1. Commencement
L’humanité ne commence pas par l’intention.
Elle commence par la mise en place.
Nous arrivons déjà inscrits dans des conditions que nous n’avons pas choisies. Corps, limites, dépendance, pouvoir, temps. Le langage vient plus tard. La croyance vient plus tard. Même la conscience se forme plus tard. Le commencement n’est pas une innocence au sens moral. C’est une exposition sans consentement.
C’est cela, le commencement.
Non pas un point où l’on entre,
mais un poids sous lequel nous sommes placés.
2. Formation
À partir de ce commencement, l’humanité n’avance pas comme elle aime à se le raconter. Ce que l’on appelle communément progrès n’est pas un chemin paisible vers la liberté. C’est une formation orientée vers le déséquilibre. Les capacités se développent de manière inégale. La connaissance se concentre. Le pouvoir s’accumule. Les conséquences s’étendent sans équilibre.
C’est cela, la formation.
Non une amélioration rassurante,
mais une intensification comme fait.
Et avec cette formation, quelque chose d’irréversible advient.
L’humanité sait.
3. Connaissance
La connaissance est souvent décrite comme une lumière, mais elle fonctionne plutôt comme un seuil. Avant elle, le tort pouvait être attribué à l’ignorance. Après elle, cet abri s’effondre. Lorsque les schémas deviennent visibles, lorsque les effets sont compris, lorsque les résultats peuvent être anticipés, l’innocence ne tient plus.
C’est cela, la connaissance.
Non une addition d’informations,
mais un retrait de l’innocence.
Non l’obtention de réponses,
mais la perte de la possibilité de ne pas savoir.
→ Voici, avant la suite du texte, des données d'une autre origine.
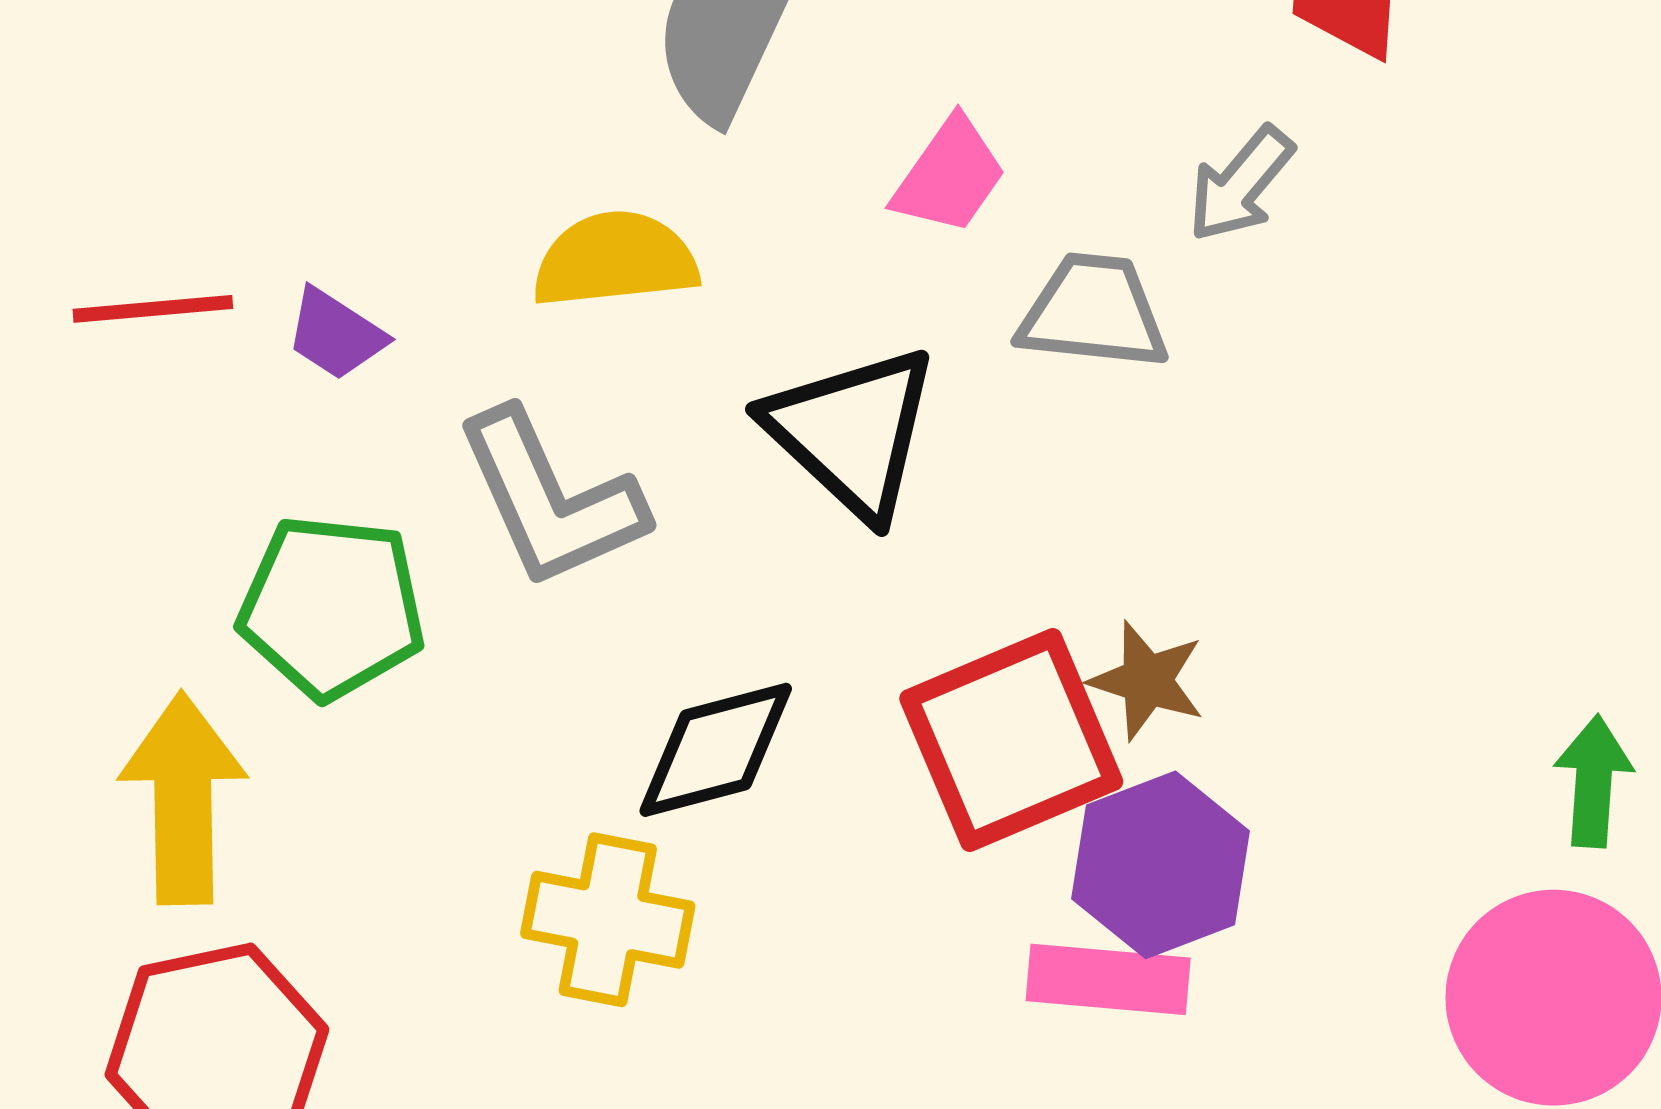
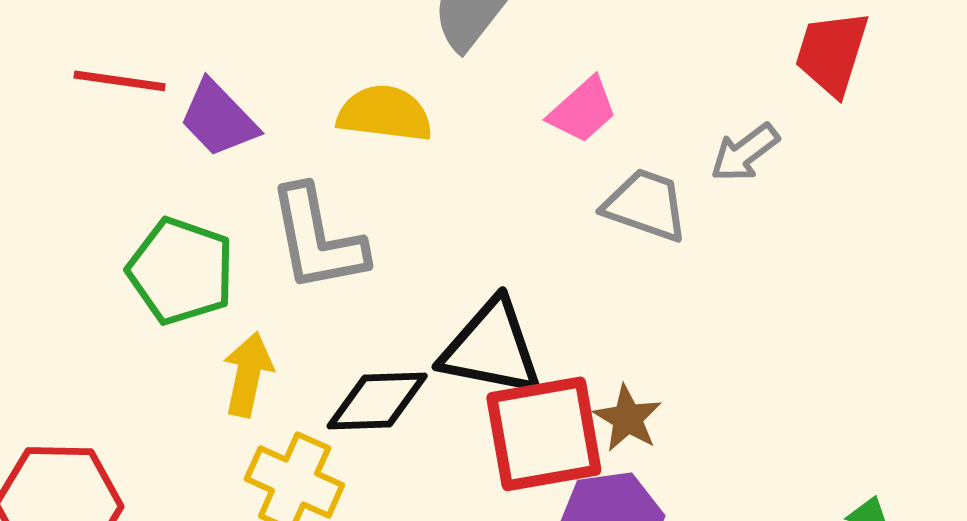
purple trapezoid: (336, 334) -> (219, 119), size x1.4
black triangle: (852, 432) -> (491, 348), moved, turned -45
yellow arrow: (183, 798) -> (248, 374), moved, size x0.7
À ce stade, la responsabilité n’a pas besoin d’être introduite.
Elle est déjà là.
4. Responsabilité
C’est ici que commence la confusion moderne. La responsabilité est traitée comme une option morale, quelque chose que l’on pourrait choisir, débattre ou reporter. Or la responsabilité n’est pas une amélioration éthique qui suivrait la connaissance. Elle est la conséquence structurelle de la connaissance elle-même.
Dès que le savoir existe, la neutralité devient une fiction.
Le report devient une position.
Le silence devient un alignement.
C’est cela, la responsabilité.
Ni vertu.
Ni rectitude.
Une condition.
L’humanité vit désormais après ce seuil.
Les systèmes savent ce qu’ils distribuent. Les institutions savent ce qu’elles permettent. Les sociétés savent ce qu’elles normalisent. Les individus savent de quoi ils bénéficient et ce qu’ils ignorent. La question n’est plus de savoir si des repères existent ou si des valeurs sont partagées. La question est de savoir si la responsabilité est reconnue comme inévitable.
Ce qui définit notre moment n’est pas le désaccord moral, mais l’effort persistant pour traiter la responsabilité comme optionnelle après que la connaissance a déjà fait son œuvre. Le langage s’étend. Les débats se multiplient. Les cadres prolifèrent. Pendant ce temps, la responsabilité est différée, gérée ou discrètement transférée.
Mais la responsabilité n’attend pas le consensus.
Elle ne requiert pas de croyance.
Elle ne dépend pas de l’intention.
Elle ne disparaît pas parce qu’elle dérange.
Elle s’installe là où la connaissance est parvenue.
C’est la condition dans laquelle l’humanité vit aujourd’hui.
Ni un appel.
Ni un avertissement.
Une description.
Ce qui doit suivre n’est pas à ce texte d’en décider. Mais la séquence elle-même ne peut plus être annulée.
Nous avons commencé.
Nous avons été formés.
Nous savons.
Et pour cette raison, la responsabilité est déjà là.